## The records
──────────

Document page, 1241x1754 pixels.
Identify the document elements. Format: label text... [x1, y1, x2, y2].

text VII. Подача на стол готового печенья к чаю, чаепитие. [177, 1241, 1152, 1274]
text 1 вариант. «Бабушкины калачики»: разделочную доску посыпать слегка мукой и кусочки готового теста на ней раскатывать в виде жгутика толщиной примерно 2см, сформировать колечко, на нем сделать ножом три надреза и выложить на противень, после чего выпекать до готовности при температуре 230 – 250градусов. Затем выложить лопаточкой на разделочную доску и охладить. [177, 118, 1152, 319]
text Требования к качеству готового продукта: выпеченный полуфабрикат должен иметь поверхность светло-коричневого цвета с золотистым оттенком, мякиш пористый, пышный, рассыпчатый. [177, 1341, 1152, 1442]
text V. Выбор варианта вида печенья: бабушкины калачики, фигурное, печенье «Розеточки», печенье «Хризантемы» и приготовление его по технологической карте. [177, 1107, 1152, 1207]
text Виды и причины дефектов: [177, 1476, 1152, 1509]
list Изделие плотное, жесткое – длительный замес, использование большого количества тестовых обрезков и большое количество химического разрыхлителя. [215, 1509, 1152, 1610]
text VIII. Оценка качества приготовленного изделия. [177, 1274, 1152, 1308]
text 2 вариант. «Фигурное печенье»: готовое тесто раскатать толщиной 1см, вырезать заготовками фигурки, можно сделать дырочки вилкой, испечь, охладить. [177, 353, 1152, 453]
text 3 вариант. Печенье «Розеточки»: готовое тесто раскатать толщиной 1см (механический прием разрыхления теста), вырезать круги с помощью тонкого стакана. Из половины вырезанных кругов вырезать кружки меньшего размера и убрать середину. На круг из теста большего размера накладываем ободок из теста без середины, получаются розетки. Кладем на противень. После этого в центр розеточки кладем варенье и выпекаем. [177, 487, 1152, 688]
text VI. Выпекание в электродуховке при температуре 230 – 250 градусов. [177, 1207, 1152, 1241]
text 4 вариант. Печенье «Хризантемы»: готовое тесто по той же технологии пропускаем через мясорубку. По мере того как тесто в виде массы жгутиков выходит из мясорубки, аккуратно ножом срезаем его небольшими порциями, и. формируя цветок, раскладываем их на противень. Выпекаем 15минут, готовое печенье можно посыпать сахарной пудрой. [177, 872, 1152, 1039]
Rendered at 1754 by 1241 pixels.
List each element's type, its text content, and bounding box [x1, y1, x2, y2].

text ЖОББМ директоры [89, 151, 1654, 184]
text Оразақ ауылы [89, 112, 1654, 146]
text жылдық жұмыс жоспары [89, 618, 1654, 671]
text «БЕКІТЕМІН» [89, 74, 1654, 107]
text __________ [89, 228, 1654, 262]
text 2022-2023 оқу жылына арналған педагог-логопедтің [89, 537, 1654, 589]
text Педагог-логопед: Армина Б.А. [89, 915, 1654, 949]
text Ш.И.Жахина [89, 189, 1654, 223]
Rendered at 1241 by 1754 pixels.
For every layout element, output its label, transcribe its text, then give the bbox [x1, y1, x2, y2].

──────────

## What this task involves
Word for word, extract all the records.

## Task answer
Document page, 1241x1754 pixels.
Identify the document elements. Format: label text... [x1, y1, x2, y2].

text VII. Подача на стол готового печенья к чаю, чаепитие. [177, 1241, 1152, 1274]
text 1 вариант. «Бабушкины калачики»: разделочную доску посыпать слегка мукой и кусочки готового теста на ней раскатывать в виде жгутика толщиной примерно 2см, сформировать колечко, на нем сделать ножом три надреза и выложить на противень, после чего выпекать до готовности при температуре 230 – 250градусов. Затем выложить лопаточкой на разделочную доску и охладить. [177, 118, 1152, 319]
text Требования к качеству готового продукта: выпеченный полуфабрикат должен иметь поверхность светло-коричневого цвета с золотистым оттенком, мякиш пористый, пышный, рассыпчатый. [177, 1341, 1152, 1442]
text V. Выбор варианта вида печенья: бабушкины калачики, фигурное, печенье «Розеточки», печенье «Хризантемы» и приготовление его по технологической карте. [177, 1107, 1152, 1207]
text Виды и причины дефектов: [177, 1476, 1152, 1509]
list Изделие плотное, жесткое – длительный замес, использование большого количества тестовых обрезков и большое количество химического разрыхлителя. [215, 1509, 1152, 1610]
text VIII. Оценка качества приготовленного изделия. [177, 1274, 1152, 1308]
text 2 вариант. «Фигурное печенье»: готовое тесто раскатать толщиной 1см, вырезать заготовками фигурки, можно сделать дырочки вилкой, испечь, охладить. [177, 353, 1152, 453]
text 3 вариант. Печенье «Розеточки»: готовое тесто раскатать толщиной 1см (механический прием разрыхления теста), вырезать круги с помощью тонкого стакана. Из половины вырезанных кругов вырезать кружки меньшего размера и убрать середину. На круг из теста большего размера накладываем ободок из теста без середины, получаются розетки. Кладем на противень. После этого в центр розеточки кладем варенье и выпекаем. [177, 487, 1152, 688]
text VI. Выпекание в электродуховке при температуре 230 – 250 градусов. [177, 1207, 1152, 1241]
text 4 вариант. Печенье «Хризантемы»: готовое тесто по той же технологии пропускаем через мясорубку. По мере того как тесто в виде массы жгутиков выходит из мясорубки, аккуратно ножом срезаем его небольшими порциями, и. формируя цветок, раскладываем их на противень. Выпекаем 15минут, готовое печенье можно посыпать сахарной пудрой. [177, 872, 1152, 1039]
Rendered at 1754 by 1241 pixels.
List each element's type, its text content, and bounding box [x1, y1, x2, y2].

text ЖОББМ директоры [89, 151, 1654, 184]
text Оразақ ауылы [89, 112, 1654, 146]
text жылдық жұмыс жоспары [89, 618, 1654, 671]
text «БЕКІТЕМІН» [89, 74, 1654, 107]
text __________ [89, 228, 1654, 262]
text 2022-2023 оқу жылына арналған педагог-логопедтің [89, 537, 1654, 589]
text Педагог-логопед: Армина Б.А. [89, 915, 1654, 949]
text Ш.И.Жахина [89, 189, 1654, 223]
Rendered at 1241 by 1754 pixels.
For every layout element, output its label, transcribe its text, then give the bbox [x1, y1, x2, y2].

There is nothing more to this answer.